Оно идеально подходит.
Оно похоже на меня, и я не могу объяснить, почему.
Я шевелю пальцами, позволяя свету отражаться от бриллиантов и рубинов и наслаждаясь новой тяжестью на моей руке.
Взяв конверт, я достаю записку и перелистываю ее, чтобы прочитать.
Пора сделать все официально.
Папа
Хотя я не ожидала, что Феникс купит кольцо, учитывая его несогласие с нашей предстоящей свадьбой, мое сердце все равно сжимается, когда я вижу почерк отца.
До нашей помолвки я никогда не была человеком, который много думает о дне свадьбы, за исключением, может быть, пары однодневных мечтаний.
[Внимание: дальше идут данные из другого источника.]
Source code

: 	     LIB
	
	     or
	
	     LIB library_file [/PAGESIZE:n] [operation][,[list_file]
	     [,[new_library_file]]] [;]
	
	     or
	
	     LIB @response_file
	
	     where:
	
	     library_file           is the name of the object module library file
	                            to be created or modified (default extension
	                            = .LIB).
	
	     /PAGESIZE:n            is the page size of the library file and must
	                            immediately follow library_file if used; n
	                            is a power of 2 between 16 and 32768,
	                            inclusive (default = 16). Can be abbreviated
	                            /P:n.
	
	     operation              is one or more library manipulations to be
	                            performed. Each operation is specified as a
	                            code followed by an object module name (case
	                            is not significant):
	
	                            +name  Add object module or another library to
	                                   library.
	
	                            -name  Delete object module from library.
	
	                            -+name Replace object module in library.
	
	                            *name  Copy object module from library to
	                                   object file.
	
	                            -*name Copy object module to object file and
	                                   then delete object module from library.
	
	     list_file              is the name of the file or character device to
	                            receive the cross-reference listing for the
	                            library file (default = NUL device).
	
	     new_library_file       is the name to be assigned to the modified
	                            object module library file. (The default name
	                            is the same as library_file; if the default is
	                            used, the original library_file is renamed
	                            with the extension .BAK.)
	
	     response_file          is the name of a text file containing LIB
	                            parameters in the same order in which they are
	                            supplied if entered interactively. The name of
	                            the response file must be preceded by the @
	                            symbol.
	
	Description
Но я, конечно, никогда не представляла, что жених не захочет меня и кольцо будет выбирать мой отец. Не думаю, что такая реальность может привидеться кому-то в мечтах.
К счастью, у моего отца отличный вкус и, видимо, он знает меня лучше, чем я сама, потому что кольцо мне нравится.
Положив украшение обратно в коробочку, я со вздохом закрываю ее и направляюсь в ванную, чтобы переодеться.
***
Через полчаса я приняла душ, оделась, накрасилась и готова встретить день, хотя на самом деле у меня еще ничего не запланировано.
День после Рождества мы обычно проводим спокойно, так как мои родители обычно оба страдают от похмелья и любят провести утро за разговорами о том, что «они уже не восстанавливаются, как раньше».
Я бы присоединилась к их стенаниям сегодня утром, если бы не своевременное вмешательство Уолтера вчера вечером.
Надо не забыть поблагодарить его, думаю я про себя, спускаясь по лестнице.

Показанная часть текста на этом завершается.